Data Preprocessing
Lesson 5: Data Preprocessing
Raw data is not directly suitable for machine learning models. In this lesson, we clean missing values, create meaningful features, and convert categorical variables into numerical format so the churn prediction model can learn effectively.
a. Fixing Missing Values
First, we ensure that the TotalCharges column is numeric and handle missing values.
Code:
# Convert TotalCharges to numeric
df['TotalCharges'] = pd.to_numeric(df['TotalCharges'], errors='coerce')
# Check missing values
print("Missing values per column:")
print(df.isnull().sum())
# Drop rows with missing TotalCharges
df = df.dropna(subset=['TotalCharges'])
Output:
- Displays the number of missing values in each column.
- Removes rows where TotalCharges was missing.
This ensures the dataset is clean and ready for feature engineering.
b. Feature Engineering
Next, we create new features to improve model performance.
Code:
# Tenure buckets
def tenure_group(tenure):
if tenure <= 12:
return '0-12'
elif tenure <= 24:
return '12-24'
elif tenure <= 48:
return '24-48'
else:
return '48+'
df['TenureGroup'] = df['tenure'].apply(tenure_group)
# Average monthly spend
df['AvgMonthlySpend'] = df['TotalCharges'] / (df['tenure'].replace(0, 1))
# Service count
services = ['PhoneService','MultipleLines','InternetService','OnlineSecurity',
'OnlineBackup','DeviceProtection','TechSupport','StreamingTV','StreamingMovies']
df['ServiceCount'] = df[services].apply(lambda x: sum(x == 'Yes'), axis=1)
# Payment stability
df['PaymentStability'] = df['PaymentMethod'].apply(
lambda x: 'Automatic' if 'automatic' in x.lower() else 'Manual'
)
Output:
- Creates new columns: TenureGroup, AvgMonthlySpend, ServiceCount, and PaymentStability.
These engineered features help the model better understand customer behavior patterns.

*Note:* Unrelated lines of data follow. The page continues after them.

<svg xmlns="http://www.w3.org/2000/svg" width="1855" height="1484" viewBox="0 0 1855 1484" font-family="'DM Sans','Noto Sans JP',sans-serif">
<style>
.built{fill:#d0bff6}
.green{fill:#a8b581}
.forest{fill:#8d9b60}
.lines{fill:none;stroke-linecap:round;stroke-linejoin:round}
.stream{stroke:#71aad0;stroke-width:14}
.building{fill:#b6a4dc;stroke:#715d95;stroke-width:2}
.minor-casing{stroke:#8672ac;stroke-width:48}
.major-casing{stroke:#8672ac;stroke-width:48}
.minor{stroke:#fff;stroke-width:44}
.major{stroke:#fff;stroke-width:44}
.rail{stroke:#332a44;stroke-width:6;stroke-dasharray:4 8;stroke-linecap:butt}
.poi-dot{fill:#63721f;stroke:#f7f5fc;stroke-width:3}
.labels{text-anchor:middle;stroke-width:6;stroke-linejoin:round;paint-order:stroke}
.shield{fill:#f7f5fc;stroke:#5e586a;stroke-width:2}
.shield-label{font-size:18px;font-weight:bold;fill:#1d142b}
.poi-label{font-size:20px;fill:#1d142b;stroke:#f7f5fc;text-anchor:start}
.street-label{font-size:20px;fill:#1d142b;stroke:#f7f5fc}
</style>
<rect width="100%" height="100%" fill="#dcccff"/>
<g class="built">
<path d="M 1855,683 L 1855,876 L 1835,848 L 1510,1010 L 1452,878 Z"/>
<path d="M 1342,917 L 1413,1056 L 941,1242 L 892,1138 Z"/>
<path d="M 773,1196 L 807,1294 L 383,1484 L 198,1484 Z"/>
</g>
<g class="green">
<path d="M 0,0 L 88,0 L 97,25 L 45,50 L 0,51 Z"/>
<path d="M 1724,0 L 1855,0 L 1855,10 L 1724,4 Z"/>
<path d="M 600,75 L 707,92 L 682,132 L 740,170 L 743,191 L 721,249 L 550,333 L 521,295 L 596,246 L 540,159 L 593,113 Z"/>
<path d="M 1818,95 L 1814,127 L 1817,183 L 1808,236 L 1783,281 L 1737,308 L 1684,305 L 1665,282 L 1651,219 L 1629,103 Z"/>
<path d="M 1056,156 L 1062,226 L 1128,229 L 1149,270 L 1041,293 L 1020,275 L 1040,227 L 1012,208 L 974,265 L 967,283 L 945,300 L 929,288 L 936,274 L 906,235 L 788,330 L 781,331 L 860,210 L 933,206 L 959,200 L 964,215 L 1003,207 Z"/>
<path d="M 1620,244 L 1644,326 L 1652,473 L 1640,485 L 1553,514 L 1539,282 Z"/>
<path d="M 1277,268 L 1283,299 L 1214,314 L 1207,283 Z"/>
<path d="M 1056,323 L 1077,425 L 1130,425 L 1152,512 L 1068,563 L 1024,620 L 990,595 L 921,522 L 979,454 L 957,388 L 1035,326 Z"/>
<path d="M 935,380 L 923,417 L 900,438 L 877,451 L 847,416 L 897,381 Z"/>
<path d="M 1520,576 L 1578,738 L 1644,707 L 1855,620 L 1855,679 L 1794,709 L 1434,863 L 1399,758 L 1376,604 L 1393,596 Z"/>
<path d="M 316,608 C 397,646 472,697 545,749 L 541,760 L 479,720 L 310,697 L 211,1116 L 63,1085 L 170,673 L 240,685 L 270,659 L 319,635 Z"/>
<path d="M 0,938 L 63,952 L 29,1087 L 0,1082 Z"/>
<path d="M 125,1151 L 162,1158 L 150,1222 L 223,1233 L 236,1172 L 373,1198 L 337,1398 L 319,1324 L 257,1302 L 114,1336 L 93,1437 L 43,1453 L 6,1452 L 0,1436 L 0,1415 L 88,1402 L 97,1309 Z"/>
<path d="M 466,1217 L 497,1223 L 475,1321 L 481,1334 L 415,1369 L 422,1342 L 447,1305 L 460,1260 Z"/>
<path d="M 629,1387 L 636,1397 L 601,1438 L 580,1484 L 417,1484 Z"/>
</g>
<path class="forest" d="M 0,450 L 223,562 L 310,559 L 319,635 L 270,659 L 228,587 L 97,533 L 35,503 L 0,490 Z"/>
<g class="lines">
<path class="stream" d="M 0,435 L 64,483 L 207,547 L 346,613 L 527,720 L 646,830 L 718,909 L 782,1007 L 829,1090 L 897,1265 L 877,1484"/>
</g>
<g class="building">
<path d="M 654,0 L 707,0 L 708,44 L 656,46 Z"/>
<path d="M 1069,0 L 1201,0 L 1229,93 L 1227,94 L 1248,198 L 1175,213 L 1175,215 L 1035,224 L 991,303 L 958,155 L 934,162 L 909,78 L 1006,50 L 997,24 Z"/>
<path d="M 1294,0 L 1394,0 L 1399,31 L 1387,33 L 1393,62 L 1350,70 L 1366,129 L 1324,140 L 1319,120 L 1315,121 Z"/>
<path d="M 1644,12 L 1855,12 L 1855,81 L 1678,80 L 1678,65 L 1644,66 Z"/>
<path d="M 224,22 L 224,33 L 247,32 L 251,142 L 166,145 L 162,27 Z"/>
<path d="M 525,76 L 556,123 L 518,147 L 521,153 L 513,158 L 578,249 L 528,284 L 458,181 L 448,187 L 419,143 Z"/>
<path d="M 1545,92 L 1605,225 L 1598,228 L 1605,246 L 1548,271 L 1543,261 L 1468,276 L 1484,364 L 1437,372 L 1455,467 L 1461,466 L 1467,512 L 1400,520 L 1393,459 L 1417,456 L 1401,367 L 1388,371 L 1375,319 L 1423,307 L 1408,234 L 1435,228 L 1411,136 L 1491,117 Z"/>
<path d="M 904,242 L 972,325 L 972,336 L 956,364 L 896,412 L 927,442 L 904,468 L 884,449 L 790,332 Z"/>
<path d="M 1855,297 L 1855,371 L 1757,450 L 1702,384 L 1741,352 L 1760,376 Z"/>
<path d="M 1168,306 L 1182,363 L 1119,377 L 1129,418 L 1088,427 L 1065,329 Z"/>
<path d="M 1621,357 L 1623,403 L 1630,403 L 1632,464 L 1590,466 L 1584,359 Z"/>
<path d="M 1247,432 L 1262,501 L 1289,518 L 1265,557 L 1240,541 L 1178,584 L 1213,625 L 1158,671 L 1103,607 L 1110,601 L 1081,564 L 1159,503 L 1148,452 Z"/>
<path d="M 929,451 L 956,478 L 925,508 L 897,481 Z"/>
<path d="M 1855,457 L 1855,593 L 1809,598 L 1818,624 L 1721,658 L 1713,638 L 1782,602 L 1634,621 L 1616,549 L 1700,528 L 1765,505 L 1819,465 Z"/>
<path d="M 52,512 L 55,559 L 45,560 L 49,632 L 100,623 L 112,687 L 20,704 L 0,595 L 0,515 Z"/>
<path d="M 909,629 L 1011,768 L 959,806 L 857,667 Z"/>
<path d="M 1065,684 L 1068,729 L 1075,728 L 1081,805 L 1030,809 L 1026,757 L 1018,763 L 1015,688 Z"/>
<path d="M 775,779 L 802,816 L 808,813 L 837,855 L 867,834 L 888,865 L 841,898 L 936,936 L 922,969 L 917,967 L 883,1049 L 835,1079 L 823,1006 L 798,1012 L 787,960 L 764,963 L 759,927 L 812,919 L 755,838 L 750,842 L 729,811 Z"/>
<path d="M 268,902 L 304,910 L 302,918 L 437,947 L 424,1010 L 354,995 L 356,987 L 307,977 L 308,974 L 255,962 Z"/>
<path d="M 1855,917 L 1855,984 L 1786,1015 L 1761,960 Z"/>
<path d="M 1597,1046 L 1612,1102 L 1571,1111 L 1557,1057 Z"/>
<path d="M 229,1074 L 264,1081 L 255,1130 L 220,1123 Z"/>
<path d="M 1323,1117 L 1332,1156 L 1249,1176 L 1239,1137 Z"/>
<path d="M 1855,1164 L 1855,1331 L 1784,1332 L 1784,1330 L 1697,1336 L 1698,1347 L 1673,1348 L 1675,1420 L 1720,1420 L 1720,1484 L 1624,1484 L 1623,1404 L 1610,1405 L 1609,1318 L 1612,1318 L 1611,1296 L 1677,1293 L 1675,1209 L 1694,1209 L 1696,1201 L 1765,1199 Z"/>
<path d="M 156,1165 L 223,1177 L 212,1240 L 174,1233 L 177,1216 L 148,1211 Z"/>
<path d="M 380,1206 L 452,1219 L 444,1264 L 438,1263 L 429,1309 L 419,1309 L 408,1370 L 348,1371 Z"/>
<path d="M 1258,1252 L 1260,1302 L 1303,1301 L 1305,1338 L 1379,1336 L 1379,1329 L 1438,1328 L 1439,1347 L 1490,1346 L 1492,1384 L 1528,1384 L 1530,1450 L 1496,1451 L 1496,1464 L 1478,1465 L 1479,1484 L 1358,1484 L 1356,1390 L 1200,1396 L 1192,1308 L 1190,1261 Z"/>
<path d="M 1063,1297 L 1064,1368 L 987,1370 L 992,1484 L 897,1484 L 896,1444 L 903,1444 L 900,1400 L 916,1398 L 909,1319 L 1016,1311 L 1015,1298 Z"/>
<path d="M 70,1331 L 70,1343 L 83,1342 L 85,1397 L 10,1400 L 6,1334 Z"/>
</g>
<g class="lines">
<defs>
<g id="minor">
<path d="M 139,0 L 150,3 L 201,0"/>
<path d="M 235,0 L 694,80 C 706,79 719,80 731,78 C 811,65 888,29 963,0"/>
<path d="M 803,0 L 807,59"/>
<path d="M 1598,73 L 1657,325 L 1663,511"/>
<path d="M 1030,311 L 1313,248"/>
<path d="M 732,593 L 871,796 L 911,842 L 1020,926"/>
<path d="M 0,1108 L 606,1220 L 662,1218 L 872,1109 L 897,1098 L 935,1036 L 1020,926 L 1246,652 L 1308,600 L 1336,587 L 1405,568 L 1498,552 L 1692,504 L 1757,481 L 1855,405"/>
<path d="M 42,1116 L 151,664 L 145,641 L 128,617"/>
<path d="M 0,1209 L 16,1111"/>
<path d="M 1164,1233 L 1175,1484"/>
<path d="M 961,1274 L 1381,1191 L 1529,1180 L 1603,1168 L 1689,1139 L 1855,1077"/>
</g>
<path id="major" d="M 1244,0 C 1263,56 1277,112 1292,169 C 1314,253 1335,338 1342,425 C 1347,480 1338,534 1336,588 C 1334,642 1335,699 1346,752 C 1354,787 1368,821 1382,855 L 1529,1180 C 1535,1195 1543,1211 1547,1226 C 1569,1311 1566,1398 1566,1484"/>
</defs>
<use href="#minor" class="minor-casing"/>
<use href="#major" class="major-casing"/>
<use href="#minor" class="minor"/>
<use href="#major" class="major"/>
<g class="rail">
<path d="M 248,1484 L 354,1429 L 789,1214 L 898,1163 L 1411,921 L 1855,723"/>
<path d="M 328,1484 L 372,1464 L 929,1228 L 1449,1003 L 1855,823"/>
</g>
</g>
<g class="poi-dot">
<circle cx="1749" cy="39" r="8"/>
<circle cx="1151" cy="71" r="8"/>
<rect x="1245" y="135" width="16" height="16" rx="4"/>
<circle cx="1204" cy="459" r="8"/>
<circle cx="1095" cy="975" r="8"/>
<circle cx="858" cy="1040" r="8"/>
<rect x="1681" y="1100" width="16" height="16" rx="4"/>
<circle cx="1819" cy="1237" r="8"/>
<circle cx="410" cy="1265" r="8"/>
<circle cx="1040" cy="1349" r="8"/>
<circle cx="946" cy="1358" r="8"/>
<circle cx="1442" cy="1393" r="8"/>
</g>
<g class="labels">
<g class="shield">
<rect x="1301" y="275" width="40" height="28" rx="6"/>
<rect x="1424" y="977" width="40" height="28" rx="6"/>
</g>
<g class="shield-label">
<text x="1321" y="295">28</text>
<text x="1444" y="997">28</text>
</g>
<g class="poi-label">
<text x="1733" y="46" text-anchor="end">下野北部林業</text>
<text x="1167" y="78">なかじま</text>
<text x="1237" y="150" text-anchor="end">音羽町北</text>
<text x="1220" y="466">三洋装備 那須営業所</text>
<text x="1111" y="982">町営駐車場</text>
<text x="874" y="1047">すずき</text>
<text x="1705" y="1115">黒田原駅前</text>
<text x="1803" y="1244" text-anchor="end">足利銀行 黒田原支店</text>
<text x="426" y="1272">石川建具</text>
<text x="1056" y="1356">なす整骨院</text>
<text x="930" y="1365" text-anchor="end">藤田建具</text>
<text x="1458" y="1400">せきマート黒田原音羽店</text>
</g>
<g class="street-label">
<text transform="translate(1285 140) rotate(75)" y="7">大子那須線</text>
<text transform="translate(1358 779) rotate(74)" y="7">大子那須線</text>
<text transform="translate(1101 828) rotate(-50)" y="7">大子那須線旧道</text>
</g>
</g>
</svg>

c. Encoding Categorical Variables
Machine learning models require numerical input, so we convert categorical columns into numbers.
Code:
from sklearn.preprocessing import LabelEncoder
# Encode binary categorical columns
binary_cols = ['gender','Partner','Dependents','PhoneService',
'PaperlessBilling','Churn','PaymentStability']
le = LabelEncoder()
for col in binary_cols:
df[col] = le.fit_transform(df[col])
# One-hot encode multi-class categorical columns
multi_cols = ['MultipleLines','InternetService','OnlineSecurity','OnlineBackup',
'DeviceProtection','TechSupport','StreamingTV','StreamingMovies',
'Contract','PaymentMethod','TenureGroup']
df = pd.get_dummies(df, columns=multi_cols, drop_first=True)
Output:
- Binary columns are converted to 0 and 1.
- Multi-class columns are transformed into multiple dummy variables.
After these preprocessing steps, the dataset becomes fully numerical and ready for model training.